In un Paese come il nostro, immerso in un inverno demografico in cui non si riescono a cogliere segnali di disgelo, i circa 1.200 minori che quest’anno diventeranno italiani grazie all’adozione internazionale dovrebbero rappresentare non solo una gran bella notizia sul piano umano, ma anche un dato di grande interesse "politico". E accanto a tutti gli interventi possibili – ma al momento ancora rinviati e, dunque, inesistenti – per rialzare di qualche punto il deprimente tasso di natalità, si dovrebbero decidere azioni radicali per rovesciare la tendenza che negli ultimi anni ha visto il crollo dell’adozione internazionale.
Ma c’è un altro elemento, forse ancora più importante, che dovrebbe convincere la politica a schierarsi accanto alle "famiglie-coraggio". È il loro senso di generosità sociale, di solidarietà vera e profonda, quel sentimento che sollecita queste madri e questi padri a investire risorse importanti – spesso indebitandosi – per regalare speranza a chi l’ha smarrita. Innanzi tutto al bambino a cui, dopo iter lunghissimi e faticosi, apriranno le porte di casa. Poi al loro legittimo desiderio di genitorialità, tanto più lodevole perché inquadrato in una logica di altruismo in cui il figlio non diventa mai "diritto" da pretendere a ogni costo, ma rimane dono da cercare con disponibilità anche all’accoglienza del "diverso" e, oggi sempre più spesso, della fragilità e della malattia.

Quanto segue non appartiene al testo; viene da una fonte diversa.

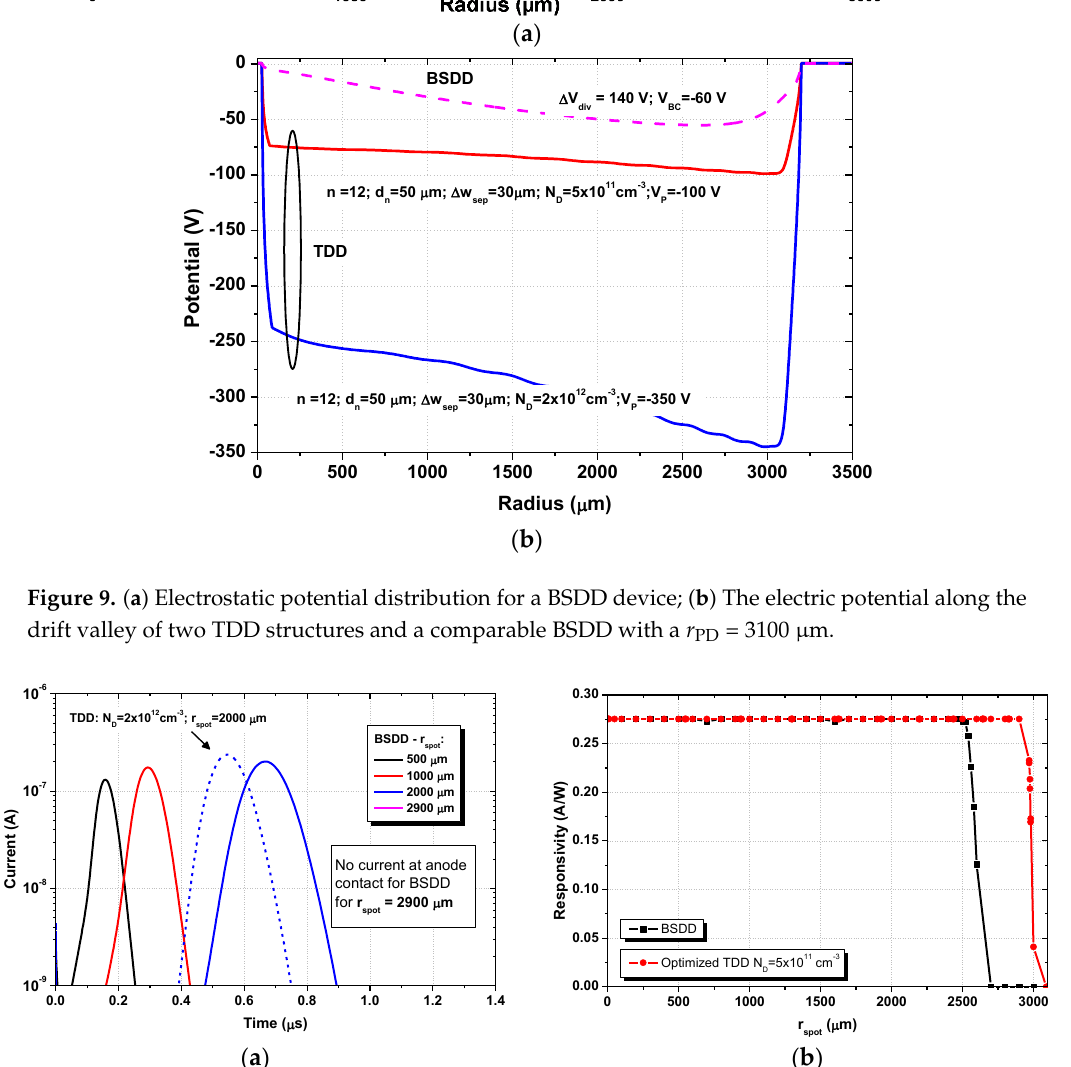
Figure 9. ( a ) Electrostatic potential distribution for a BSDD device; ( b ) The electric potential along the drift valley of two TDD structures and a comparable BSDD with a r PD = 3100 µm.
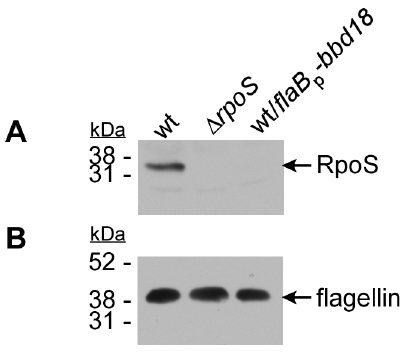
Figure 4. Synthesis of RpoS by wild type but not bbd18 - expressing B.burgdorferi Immunoblot analysis of cell lysates from strains B31-S9 (wt), B31-S9 D rpoS ( D rpoS ) and B31-S9/pBSV2*- flaB p- bbd18 (wt/ flaB p- bbd18 ) grown under rpoS- inducing conditions. Cell lysates were analyzed using RpoS antiserum (A) or a mouse monoclonal antibody to flagellin (B) to assess flagellin levels as a protein loading control. Cell lysates and immunoblot for flagellin were the same as those used in Fig. 1. Positions of molecular mass standards are shown on the left in kiloDaltons (kDa).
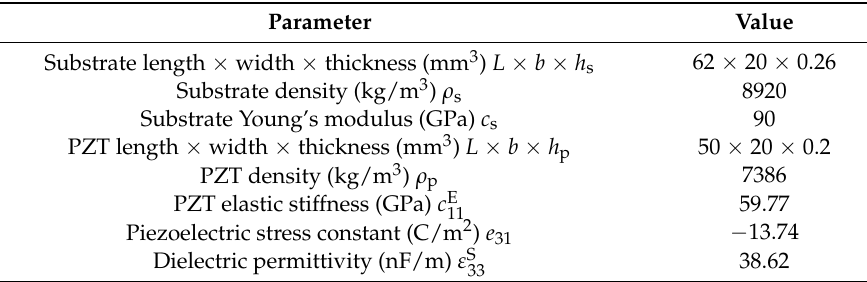
Figure 2. Prototype of the hybrid energy harvester (HEH). Table 1. Geometric and material parameters of the HEH.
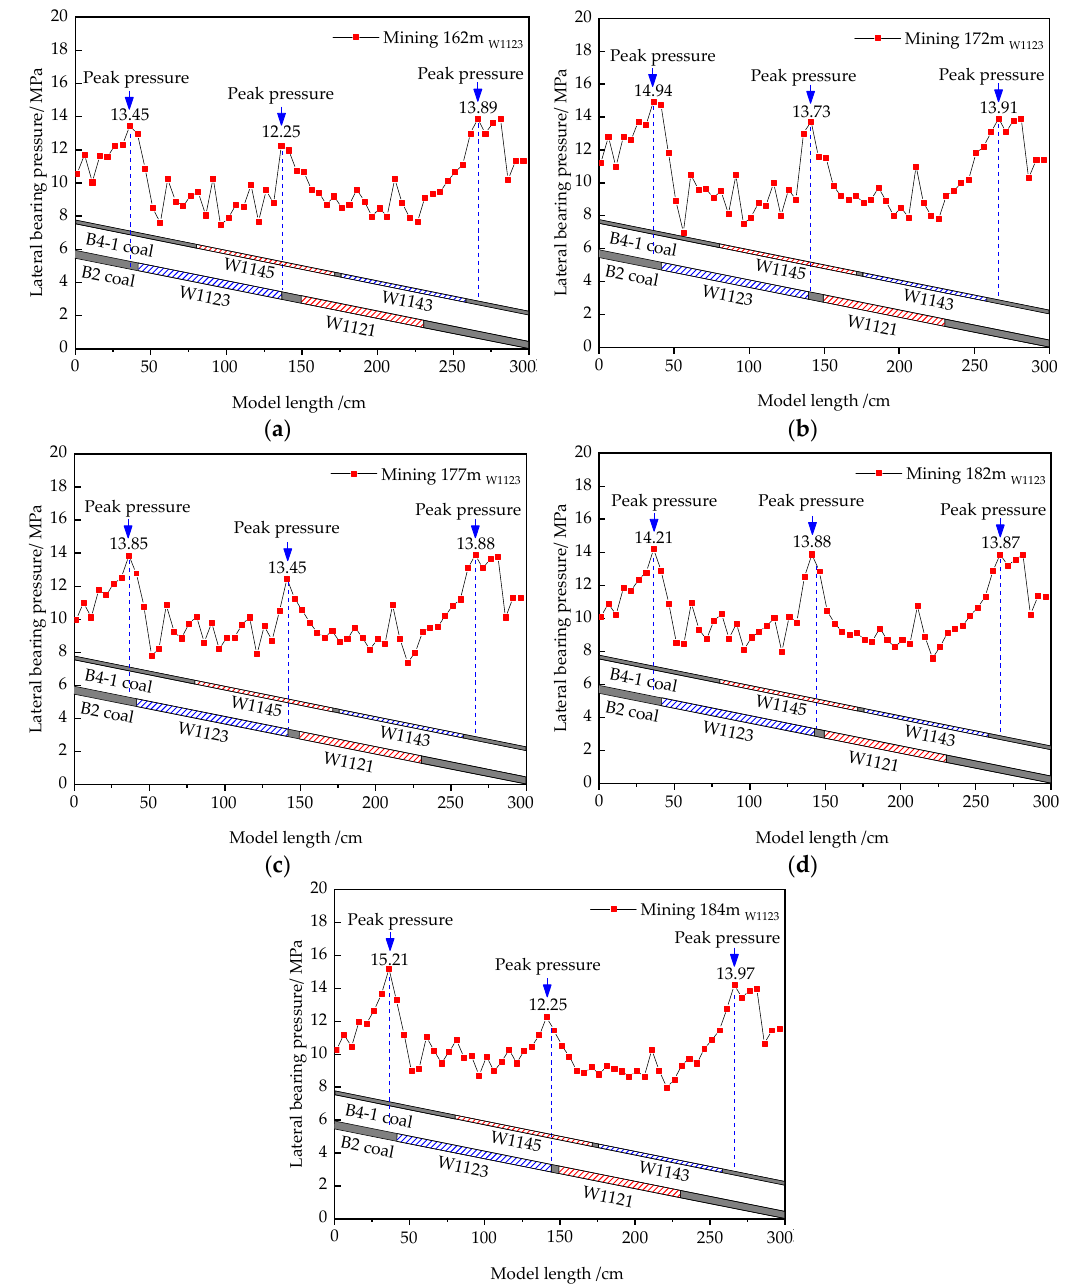
Figure 11. Stress distribution in working face with different width. ( a ) Mining 162 m; ( b ) mining 172 m; ( c ) mining 177 m; ( d ) mining 182 m; ( e ) mining 184 m.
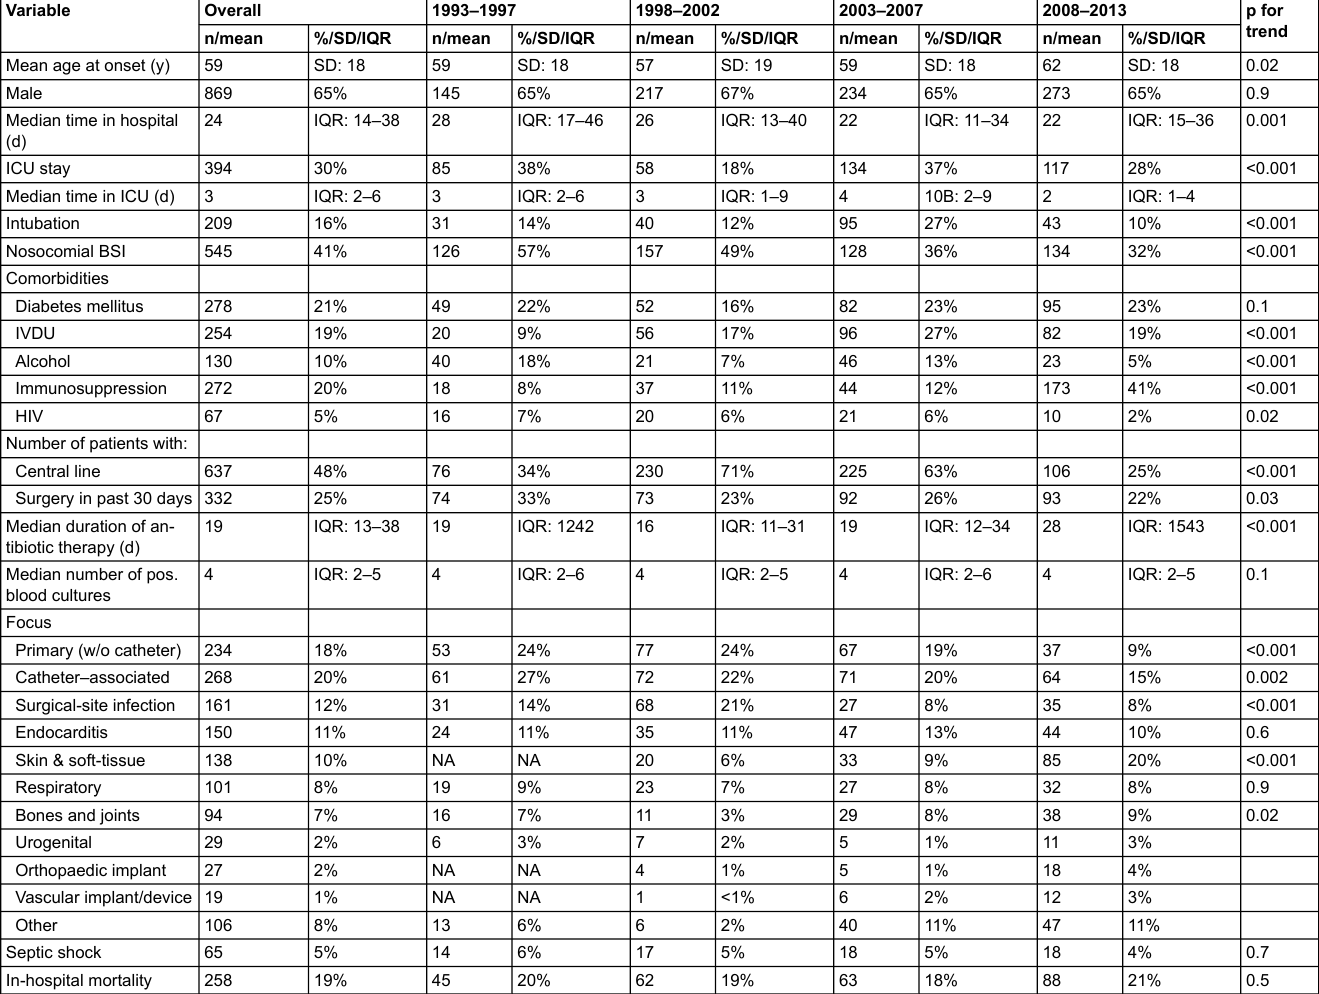
Table 1: Baseline characteristics of 1328 patients with MSSA BSI over 20 years, overall and stratified.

E poi c’è, non ultima, la ricchezza rappresentata dalle famiglie adottive sul piano della crescita civile, della rimozione sociale dei pregiudizi razziali, dell’integrazione dal basso. Quei volti di piccoli di origine asiatica, africana, latinoamericana, sorridenti tra una mamma e una papà italiani, sono il richiamo più potente al dovere e alla bellezza della fratellanza universale, mai così affievolita in un’Italia in cui i bambini immigrati possono anche rimanere fuori dalla mensa scolastica in base a regolamenti capziosamente modellati per attuare, dissimulandola, pura e semplice discriminazione.
Ecco perché, se la politica fosse totalmente e integralmente mezzo per la realizzazione del bene comune, un tema come le adozioni internazionali dovrebbe essere ai primi posti nell’elenco delle priorità. E anche in questi giorni convulsi di manovra, un presidente del Consiglio o almeno un ministro competente, dovrebbero trovare il tempo di ascoltare la voce delle associazioni, degli enti autorizzati, degli esperti del settore. Tutti coloro insomma che ieri si sono ritrovati a Firenze, per un convegno che è stato anche l’occasione per lanciare alla politica un grido d’aiuto. Peccato che, come in Italia succede ormai da troppi anni, la politica abbia deciso di non ascoltare o forse di non voler capire.
Purtroppo senza una guida politica competente e consapevole l’adozione internazionale rischia di avanzare con le ruote sgonfie. Nonostante la gestione appassionata e prudente della vicepresidente della Cai (Commissione adozioni internazionali), il magistrato Laura Laera - capace in poco più di due anni di rimettere a pieno regime una struttura indebolita dalle calcolate stranezze della precedente gestione - esistono ambiti in cui l’amministrazione non può fare a meno del sostegno politico. Al momento di siglare accordi con i Paesi da cui provengono i bambini per esempio, ma anche nelle situazioni di crisi, quando Paesi tradizionalmente 'generosi' decidono improvvisamente di chiudere le frontiere.
Vedi il caso Etiopia nei mesi scorsi o del Congo un paio d’anni fa. Formalmente la presidenza della Cai spetta al presidente del Consiglio che, come spesso avvenuto, assegna l’incarico al ministro (o sottosegretario) alla Famiglia. Soluzione che non sembra voler percorrere Conte, nonostante il sostanziale disinteresse finora mostrato dalla Presidenza del Consiglio per il pianeta adozioni. Si può sperare in una svolta? Si può, anche se la ragione induce a non farsi illusioni.
Ma senza interventi immediati non solo saranno sempre minori le possibilità per far incontrare possibili mamme e papà italiani con i 140 milioni di minori che nel mondo sono senza genitori, ma non potranno essere neppure liberate le risorse umane, la ricchezza sociale, le speranze di futuro nascoste nel cuore di questo mondo straordinario. E avremo perso un’altra occasione per costruire un Paese migliore. Come si fa a rassegnarsi? No, non si deve.